The writer is director of the Institute for Government, a think-tank

The brickbats are already flying in the Conservative leadership contest. Penny Mordaunt, emerging from a sketchy ministerial career to be the main challenger to Rishi Sunak as party leader and thus Boris Johnson’s successor as prime minister, has attracted much of the opprobrium but no one has escaped unscathed.

Looking at this ill-tempered theater, played out through televised debates, I wonder though whether this method of selecting party leaders will be the real loser. I suspect it is going to backfire — on the Conservative party first, but then the country as a whole.

Above all, I wonder whether the procedure of letting party members have the final say will survive general public incredulity that the choice of prime minister comes down to such a small number of people.

Any party leadership race provides a chance to explain again (often to bewildered overseas media) that Britain has a parliamentary system. Voters choose their local MPs, and the leader of the party with enough MPs to form a government — or a coalition — is the prime minister. The party can change its leader without a general election — very different from a presidential system, where the president is directly elected by voters, as in the US.

Sometimes this also needs explaining to politicians themselves. Johnson seemed to imply that the UK had a presidential system before he resigned as Conservative party leader on July 7, in his desire to appeal directly to the 14mn voters who had given the Conservatives their majority in 2019.

In an age where people vote for everything or rate it online, from Love Island winners to Uber drivers, you can feel public incomprehension growing at the lack of a say in the country’s next leader. The televised debates seem to invite everyone to have a view but the system gives no space to this impulse. The result is that there is a great deal of pressure — although not always a great deal of understanding — brought to bear on the different ways the main parties pick their leaders.

For Conservatives, MPs whittle down contenders to the last two — the process currently under way. Then party members vote. These are very different audiences, leaving candidates lurching around in their promises, hoping that somehow the rest of the country doesn’t hear what they are saying.
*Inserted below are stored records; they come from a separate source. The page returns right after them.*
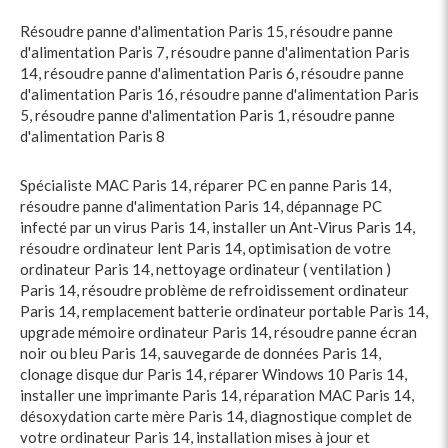
Résoudre panne d'alimentation Paris 15
,
résoudre panne
d'alimentation Paris 7
,
résoudre panne d'alimentation Paris
14
,
résoudre panne d'alimentation Paris 6
,
résoudre panne
d'alimentation Paris 16
,
résoudre panne d'alimentation Paris
5
,
résoudre panne d'alimentation Paris 1
,
résoudre panne
d'alimentation Paris 8
Spécialiste MAC Paris 14
,
réparer PC en panne Paris 14
,
résoudre panne d'alimentation Paris 14
,
dépannage PC
infecté par un virus Paris 14
,
installer un Ant-Virus Paris 14
,
résoudre ordinateur lent Paris 14
,
optimisation de votre
ordinateur Paris 14
,
nettoyage ordinateur ( ventilation )
Paris 14
,
résoudre problème de refroidissement ordinateur
Paris 14
,
remplacement batterie ordinateur portable Paris 14
,
upgrade mémoire ordinateur Paris 14
,
résoudre panne écran
noir ou bleu Paris 14
,
sauvegarde de données Paris 14
,
clonage disque dur Paris 14
,
réparer Windows 10 Paris 14
,
installer une imprimante Paris 14
,
réparation MAC Paris 14
,
désoxydation carte mère Paris 14
,
diagnostique complet de
votre ordinateur Paris 14
,
installation mises à jour et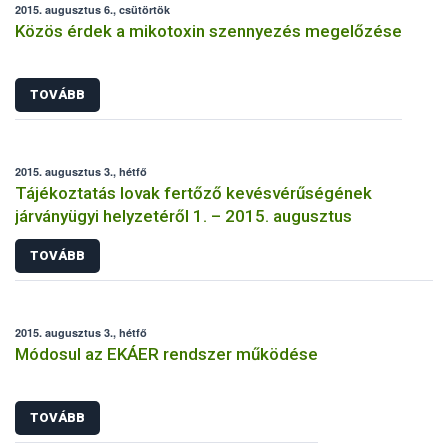
2015. augusztus 6., csütörtök
Közös érdek a mikotoxin szennyezés megelőzése
TOVÁBB
2015. augusztus 3., hétfő
Tájékoztatás lovak fertőző kevésvérűségének
járványügyi helyzetéről 1. – 2015. augusztus
TOVÁBB
2015. augusztus 3., hétfő
Módosul az EKÁER rendszer működése
TOVÁBB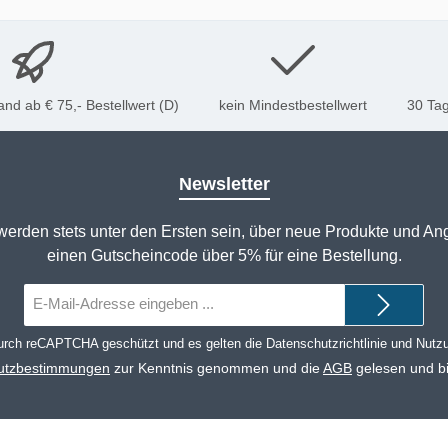
nd ab € 75,- Bestellwert (D)
kein Mindestbestellwert
30 Tag
Newsletter
werden stets unter den Ersten sein, über neue Produkte und An
einen Gutscheincode über 5% für eine Bestellung.
E-
Mail-
Adresse*
durch reCAPTCHA geschützt und es gelten die
Datenschutzrichtlinie
und
Nutz
utzbestimmungen
zur Kenntnis genommen und die
AGB
gelesen und bi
The audible disquiet is around the second stage. There are currently fewer than 200,000 Conservative party members and compared with the population as a whole, they are older, whiter and living in the south. The cry goes up: why should such a tiny band of unrepresentative people pick the next prime minister? There is inevitably pressure on the prime minister chosen in this way to establish legitimacy quickly through calling a general election, as Johnson did in 2019.

It is only comparatively recently that Conservative party members have had such a big say. Before 1965 its leaders simply “emerged” after discussion among MPs. After 1965, they were elected by MPs. Reforms in 1998 by William Hague, then leader, in response to the 1997 election defeat gave party members the final decision.

Labor has experimented for decades with different ways of picking its leaders, giving votes to MPs, trade unions, members and others. Its 2015 rule change giving votes to affiliated and registered supporters as well as full members triggered an influx which helped install Jeremy Corbyn as leader.

But because party rules do not give Labor MPs the power to remove their leader by a vote of no confidence as their Conservative counterparts can (Corbyn simply refused to go in 2016 after such a vote), they cannot achieve the defenestration of a sitting prime minister in quite the same way as has happened with Johnson.

The motive in both parties for giving members a voice is clear — it seems more democratic. But there are never going to be enough of them to give a sense of real legitimacy. Because they are self-selecting activists or at least committed enough to politics to choose to pay for a party membership, they will never resemble the electorate overall.

Provided that the UK maintains a parliamentary system based on parties, it might be better to give MPs the decisive say. They are at least elected by the whole country. It would provide a more defensible process than the one now under way. Meanwhile we will have to watch for another six weeks, knowing that the candidates are playing on a national stage to a tiny gallery.